This article describes how to how to integrate your StarLeaf Cloud account with a Microsoft Skype for Business 2015 Server deployment.

Pre-requisites

To be able to call outside of your Skype for Business deployment, the Skype for Business server requires certain ports to be open on the firewall. Your Edge Server needs to conform to the requirements in Microsoft’s Port summary for the Edge Server .

Step One: Federate between the Skype for Business Server and StarLeaf

If your Skype for Business deployment is configured as open federation, skip this step and go directly to Step two: Configure your firewall.

If your Skype for Business deployment is not configured as open federation, you need to add your organization’s call.sl subdomain (<your organization name>.call.sl ) among your list of federated partners. You also need to add the call.sl domain for any other StarLeaf organization that you want to communicate with. This is described here:

  1. Log in to the Skype for Business Front End or Standard Edition Server and open the Skype for Business Control Panel.
  2. Go to Federation and External Access > External Access Policy and ensure that Federated User Access is checked. If not, enable it by clicking on Edit > Show Details and check Enable Communications with Federated users.
  3. To enable federation at a system level, select Access Edge Configuration from the top navigation.
  4. Under Edit Access Edge Configuration: Select Enable federation.
  5. To add the StarLeaf Skype for Business domain, go to SIP Federated Domains from top navigation.
  6. Now add a new domain pointing to <organization name>.call.sl and edge server pointing to <organization name>.call.sl.

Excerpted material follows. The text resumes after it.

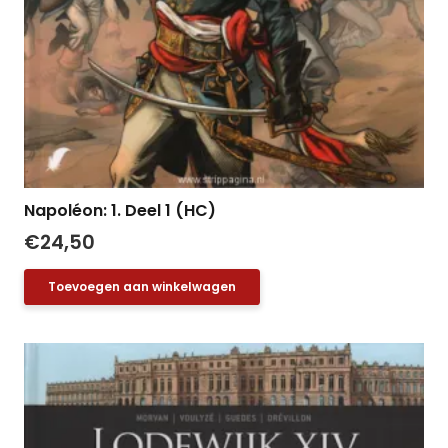
Napoléon: 1. Deel 1 (HC)
€
24,50
Toevoegen aan winkelwagen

Step two: Configure your firewall

For each StarLeaf domain you wish to call, ensure your firewall allows traffic to/from the organization’s <organization name>.call.sl domain in the following tables. This assumes you have a deployment where the ports 50,000 – 59,999 are used for media. If your firewall requires you to use IP addresses rather than DNS names, contact StarLeaf Support for the IP addresses. These port requirements are for connections, not for packet data.

Inbound port requirements

Type StarLeaf side (source) Edge server (destination) Reason
TCP Ephemeral (1024-65535) 5061 Call signaling

Outbound port requirements

Type Edge server (source) StarLeaf side (destination) Reason
TCP Ephemeral (1024-65535) 5061 Call signaling
UDP* 50000-59999 50000-59999 Audio/video media
TCP 50000-59999 50000-59999 Audio/video and screen-share media

*Recommended for best user experience, but not strictly necessary.

Step three: Update SRV record

Ensure you have an up-to-date federation SRV record for your Skype for Business domain (Skype for Business server domain). For example, where a domain is example.com, the SRV record would be:

_sipfederationtls._tcp.example.com

Note: encryption

StarLeaf supports encrypted media for calls between StarLeaf and Skype for Business using best effort encryption (meaning if encryption can be used, it will be).